While the science of endogenous RNA delivery is still new, much of the design of Mergo tags is grounded in work from the RNA-therapeutics space. There is a substantial literature demonstrating that modifications to the sugar, base, and phosphate groups of RNA govern intracellular RNA–protein interactions, such as with the ribosome, DICER, and RNA-induced silencing complex (RISC) complex. Sixfold applied this to the extracellular space, hypothesizing that modifications are dictating the delivery mechanism and destination by altering how they interact with extracellular protein shuttles.

Efficient cellular delivery

To find the correct shuttles for a given cellular destination faster, Sixfold built a platform to cycle rapidly through this modification space. Using its high-resolution screening method, the company can test multiple Mergos in vivo at once, and track these tags to a single cell, allowing them to save animals, enable rapid design–build–test cycles, and dramatically lower the cost of data acquisition. This data-generation campaign has enabled Sixfold to apply the latest developments in machine learning and Bayesian optimization to the field of delivery, to efficiently determine which modifications influence delivery to various therapeutically relevant sites of interest.
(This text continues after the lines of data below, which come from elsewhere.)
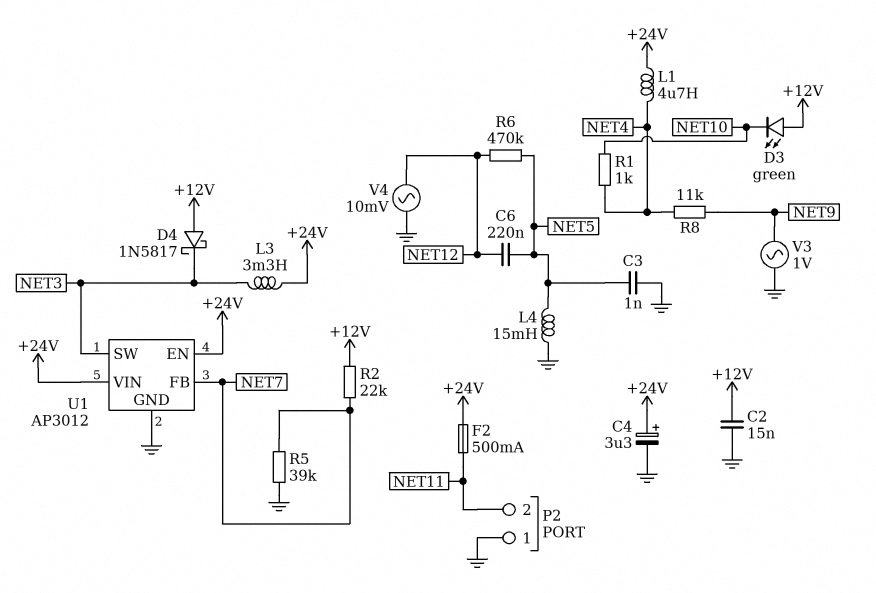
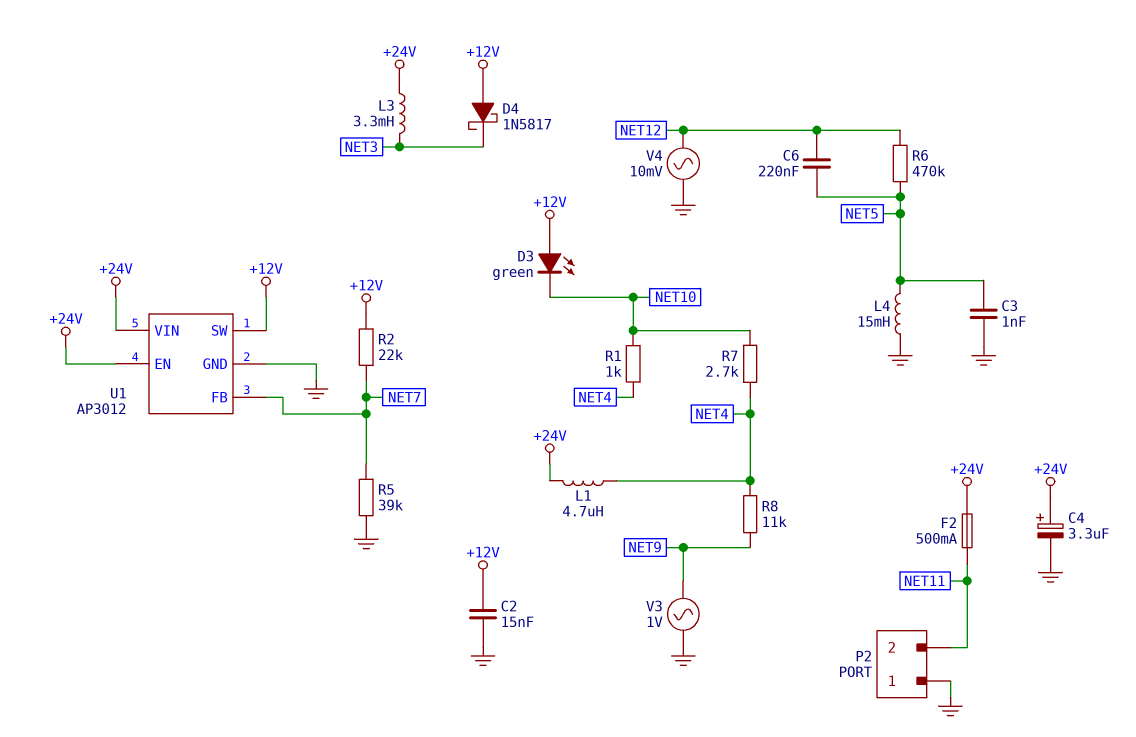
R7: none -> 2.7k (NET4, NET10)
U1 pin SW: NET3 -> +12V

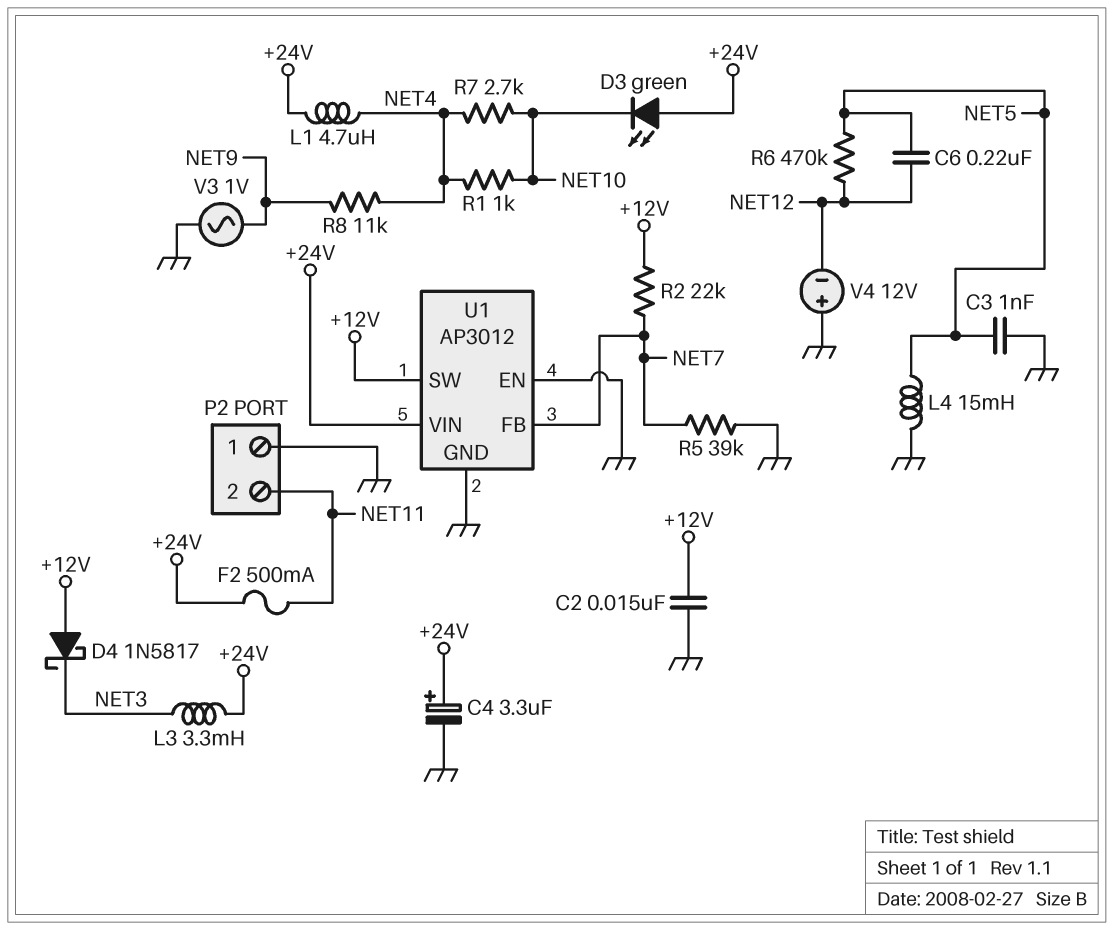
D3: LED green (A +12V, K NET10) -> LED green (A +24V, K NET10)
U1 pin EN: +24V -> GND
V4: AC 10mV (GND, NET12) -> 12V (plus GND, minus NET12)

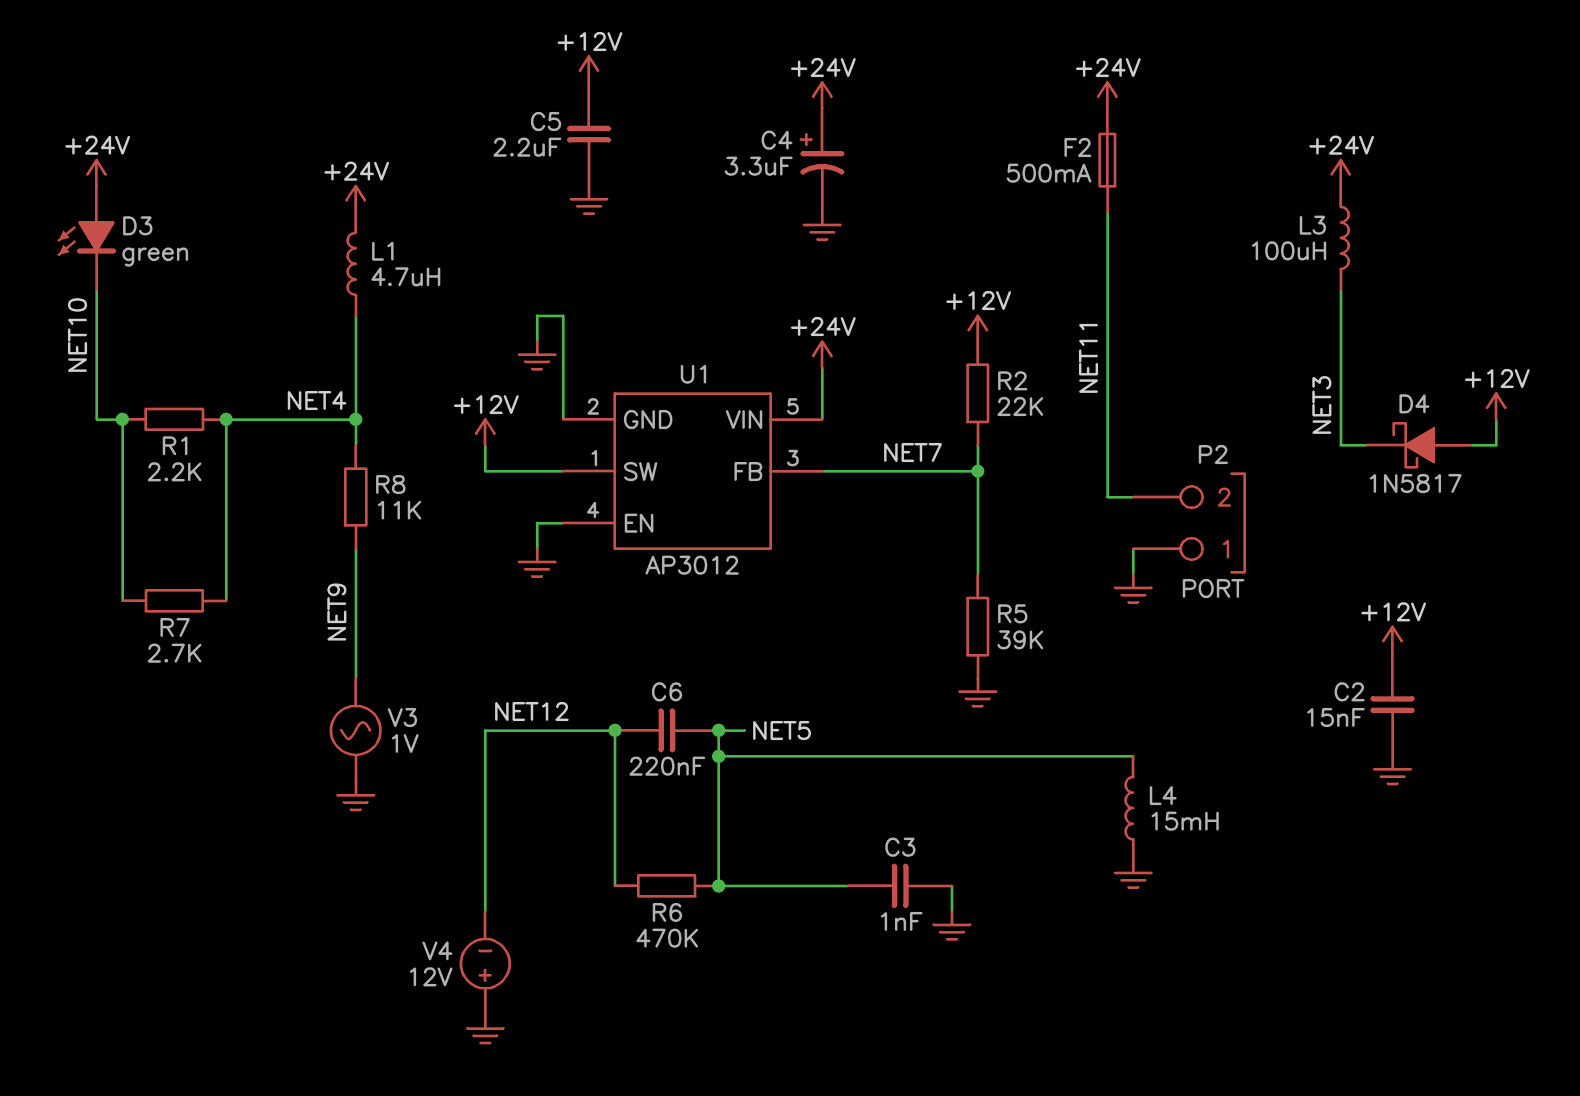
C5: none -> 2.2uF (+12V, GND)
L3: 3.3mH (+24V, NET3) -> 100uH (+24V, NET3)
R1: 1k (NET4, NET10) -> 2.2k (NET4, NET10)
Sixfold have already shown that Mergo can completely flip the normal delivery profile of RNA molecules. When injected systemically, its most advanced system can preferentially deliver RNA to the lung—rather than the liver—with higher activity than previously published ligand results, but at a quarter of the dose. In addition, Sixfold are able to tailor their delivery not only to a tissue type but also to a specific cell type, which has been demonstrated within lung and other tissues. With these capabilities, Sixfold intends to build the first RNA-delivery map of the entire body, providing options well beyond current delivery capabilities.

Sixfold’s immediate goal is to keep unlocking delivery mechanisms in new cell types with unmet need, such as the central nervous system. “We believe that Mergo is the enabling technology that will catalyze the shift from potential to reality for RNA medicines, solving one of the toughest challenges in biopharma today,” said Foot.